El francés saltó al césped en el minuto 63 y encendió la luz. Dos asistencias, dos golpes directos al corazón de Bournemouth. Primero, en el 84’, cuando Marc Guéhi apareció desde la nada para cabecear el 1-1. Después, ya en el tiempo añadido, con Josko Gvardiol firmando una remontada que alivió a Maresca, pero no disipó las dudas.

Guéhi, el experimento que funcionó

Lo de Guéhi fue algo más que un gol salvador. El exdefensa de Crystal Palace, reciclado por Maresca como mediocentro, se convirtió en el termómetro del equipo. En un rol completamente nuevo, completó 56 de 59 pases, ganó sus tres entradas y sostuvo a City cuando el juego se espesaba.

Un central de origen, organizando por dentro como si llevara años en el puesto. Un experimento valiente que salió bien, aunque también revela la realidad del momento: Maresca está buscando soluciones de emergencia en el corazón del equipo.

Porque el problema en el centro del campo no termina ahí. Elliot Anderson, fichaje estrella del verano por 116 millones de libras, figura como baja por una lesión de rodilla y no estará en Selhurst Park. Una ausencia que obliga al técnico a seguir improvisando jerarquías en la sala de máquinas.

Y arriba, otra incógnita: Erling Haaland. El noruego alcanzó los 200 partidos de club con una actuación gris, casi invisible, lejos del depredador que acostumbra a decidir partidos por pura fuerza. Querrá una respuesta inmediata en Londres. City la necesita.

Palace, dominio estéril y un golpe durísimo

Crystal Palace llega herido. La derrota 2-0 en casa ante Everton dejó un sabor amargo, no tanto por el resultado como por la forma. El equipo de Pierre Sage manejó el balón (58% de posesión), golpeó dos veces la madera y, sin embargo, se fue de vacío por errores defensivos impropios de la categoría.

Entre las pocas certezas, el nombre de Adam Wharton. El centrocampista fue uno de los grandes puntos positivos, con personalidad y criterio en la medular. Eddie Nketiah también dejó señales de peligro constante, obligado a pelear cada balón y solo frenado por una parada magnífica de Jordan Pickford. Jean-Philippe Mateta estrelló un disparo en el poste, pero su situación extradeportiva —con un conflicto contractual abierto— añade ruido a la delantera.
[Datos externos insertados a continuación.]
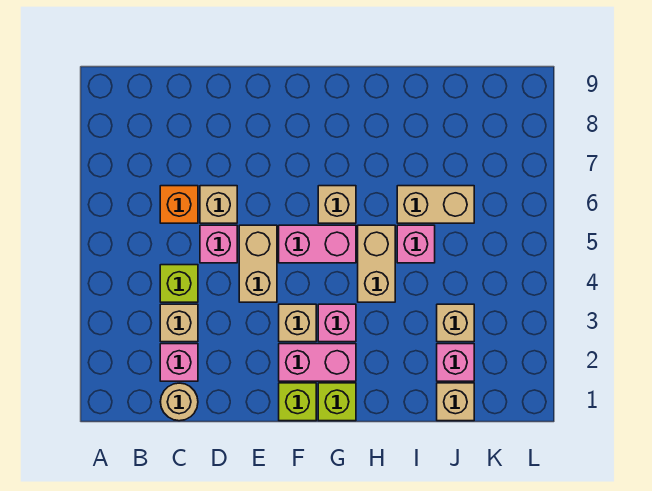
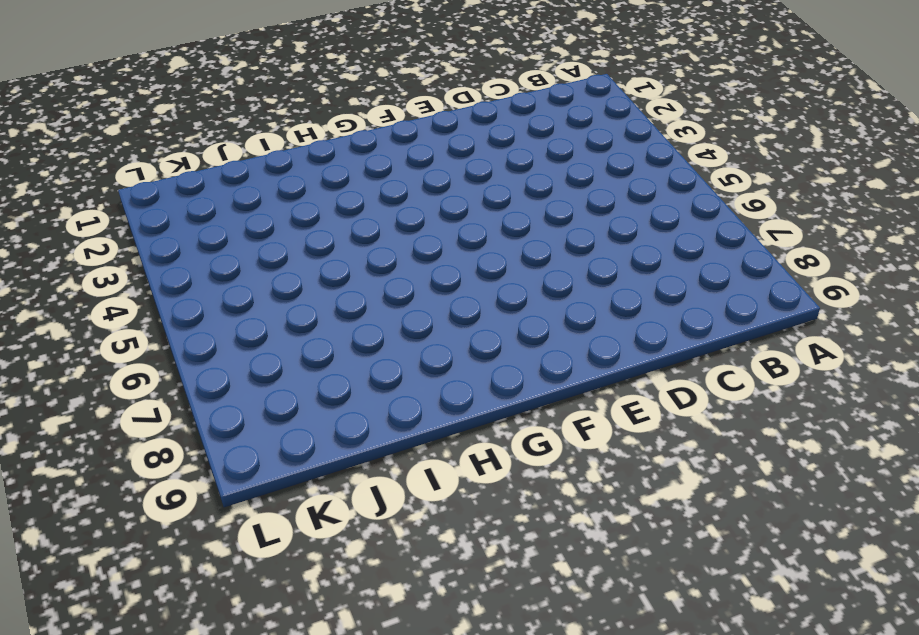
none -> tan round brick C1 level 1
none -> pink brick C2 level 1
none -> tan brick C3 level 1

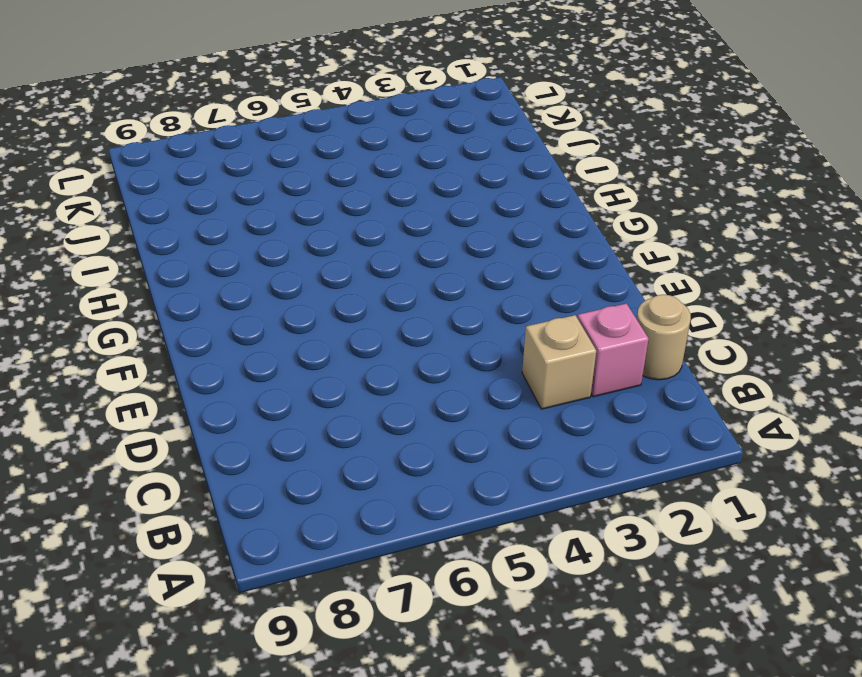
none -> lime brick C4 level 1
none -> orange brick C6 level 1
none -> pink brick D5 level 1

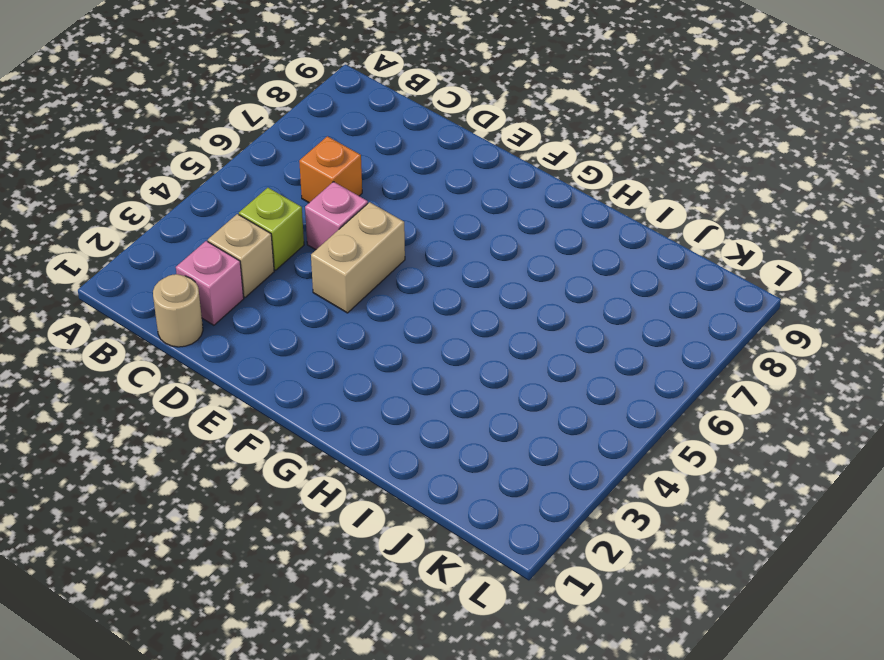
none -> tan brick D6 level 1
none -> lime brick F1 level 1
none -> pink brick F2:G2 level 1

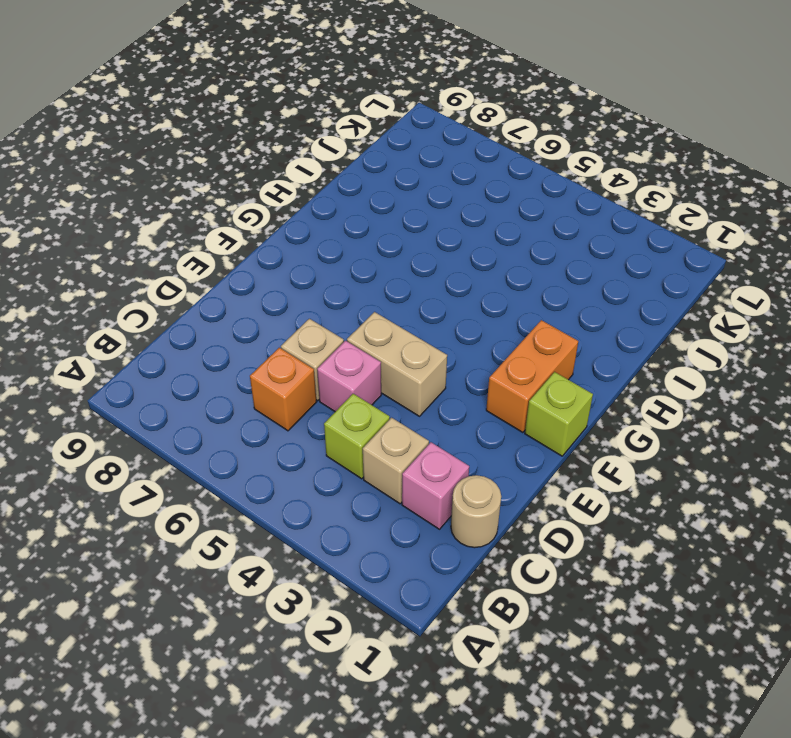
orange brick F2:G2 level 1 -> pink brick F2:G2 level 1
none -> tan brick F3 level 1
none -> pink brick F5:G5 level 1
none -> lime brick G1 level 1

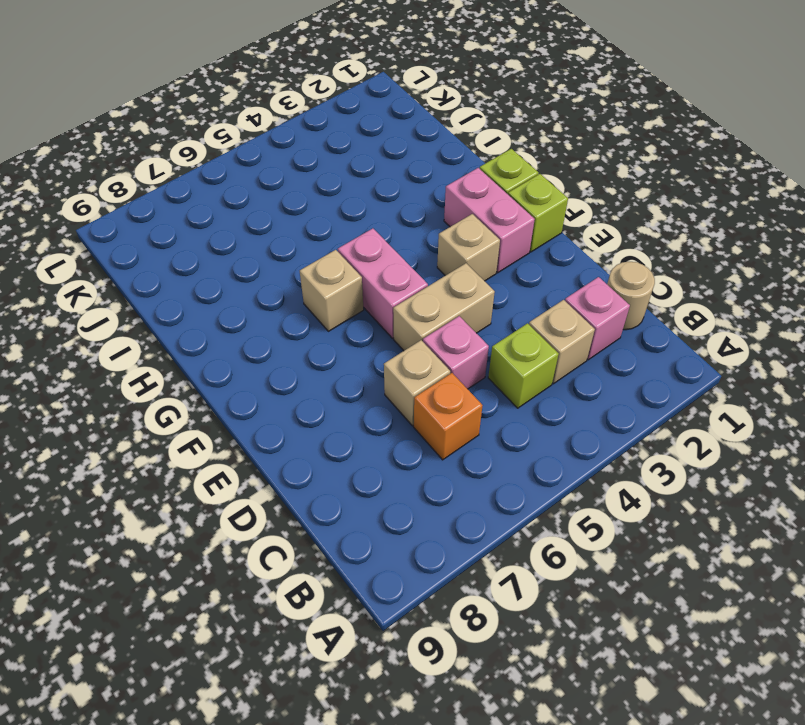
none -> pink brick G3 level 1
none -> tan brick H4:H5 level 1
none -> pink brick I5 level 1

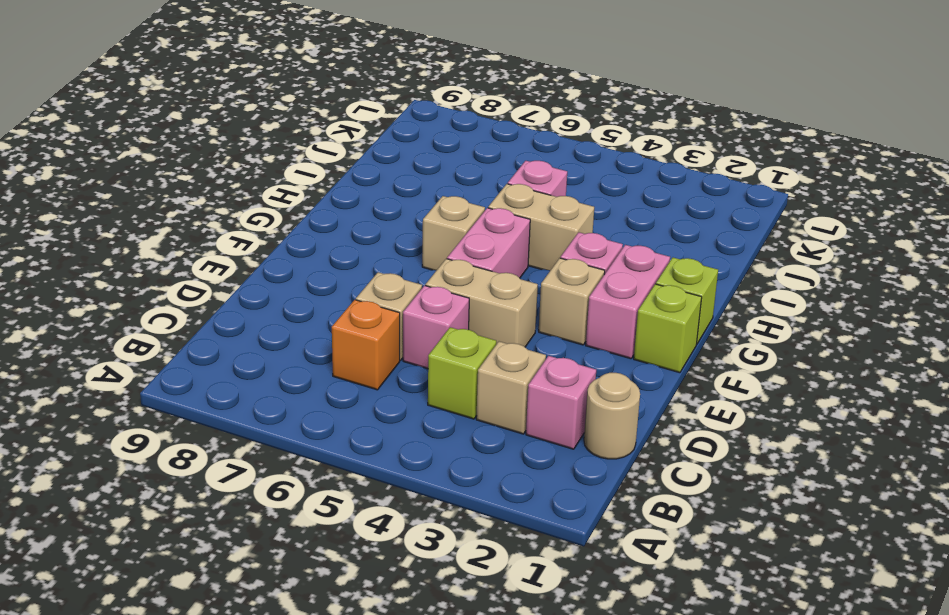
none -> tan brick I6:J6 level 1
none -> tan brick J1 level 1
none -> pink brick J2 level 1

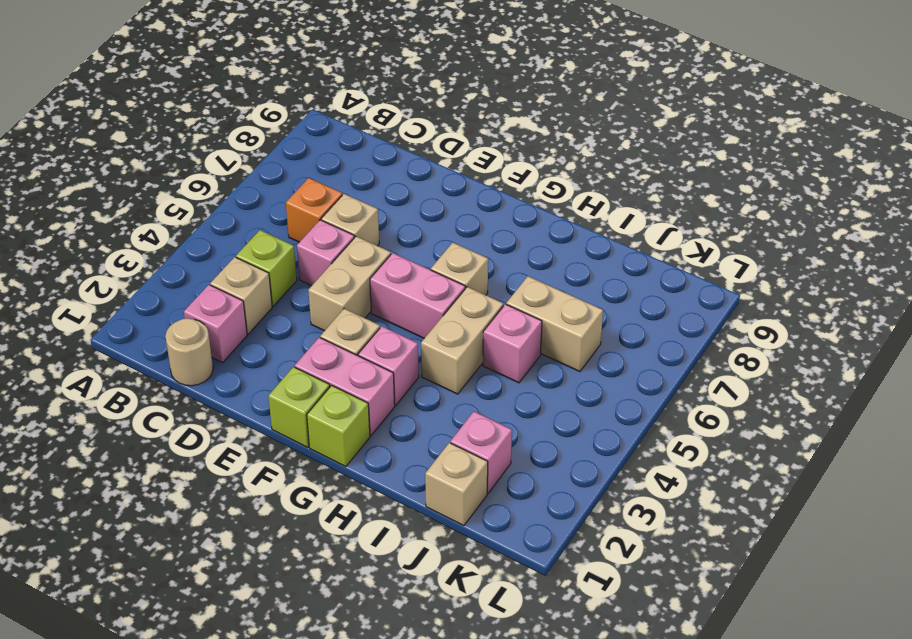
none -> tan brick J3 level 1

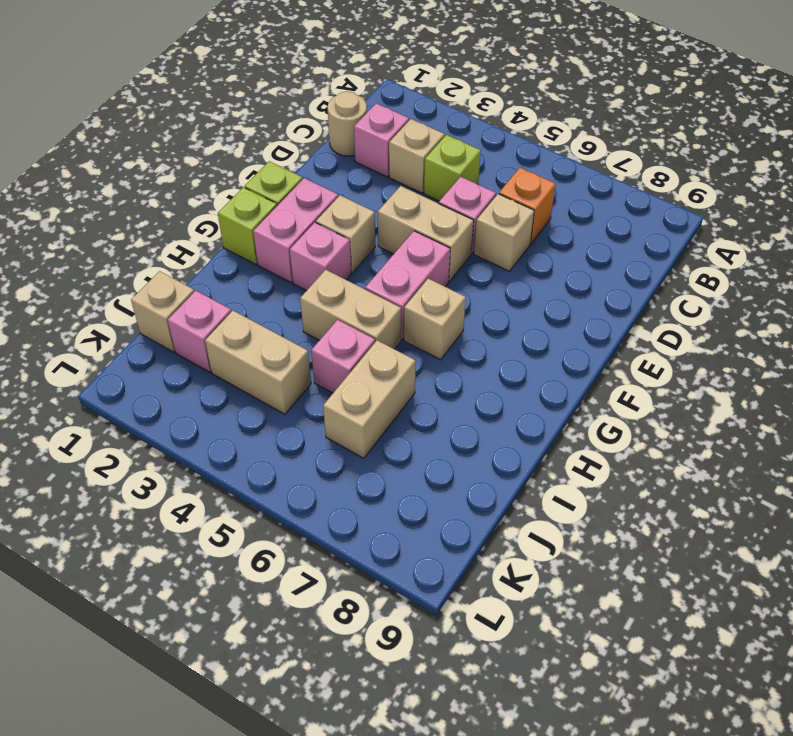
tan brick J3:J4 level 1 -> tan brick J3 level 1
El golpe más duro, sin embargo, llegó con Chadi Riad. El defensa tuvo que abandonar el campo en camilla por una grave lesión de rodilla y se perderá la visita de City. Un mazazo para una zaga que ya mostró grietas ante Everton.

Ismaïla Sarr tampoco estuvo en el partido inaugural, en pleno proceso de negociación de traspaso con Galatasaray. Su ausencia deja todavía más incógnitas sobre el potencial ofensivo del equipo justo antes de recibir al campeón.

Un City vulnerable y un Palace que se agarra a la historia reciente

La estadística mira a los de Maresca. Palace ha perdido cuatro de sus últimos seis enfrentamientos ante Manchester City en todas las competiciones. La jerarquía, el presupuesto y la profundidad de plantilla señalan a los visitantes como claros favoritos.

Pero el contexto abre una rendija. City encadena siete partidos oficiales sin dejar su portería a cero. Sufre cuando le corren, se desordena en transición y todavía no ha encontrado el equilibrio defensivo que definió la mejor versión del ciclo anterior.

Selhurst Park sabe oler la sangre. Un Palace tocado, pero no hundido, con un entrenador que quiere el balón y un rival que aún no se reconoce del todo en el espejo. City llega con talento de sobra para resolver el partido por pura calidad individual.

La cuestión es otra: ¿podrá imponer su ley desde el inicio o volverá a vivir al límite, invitando a Palace a creer en otra noche grande en el sur de Londres?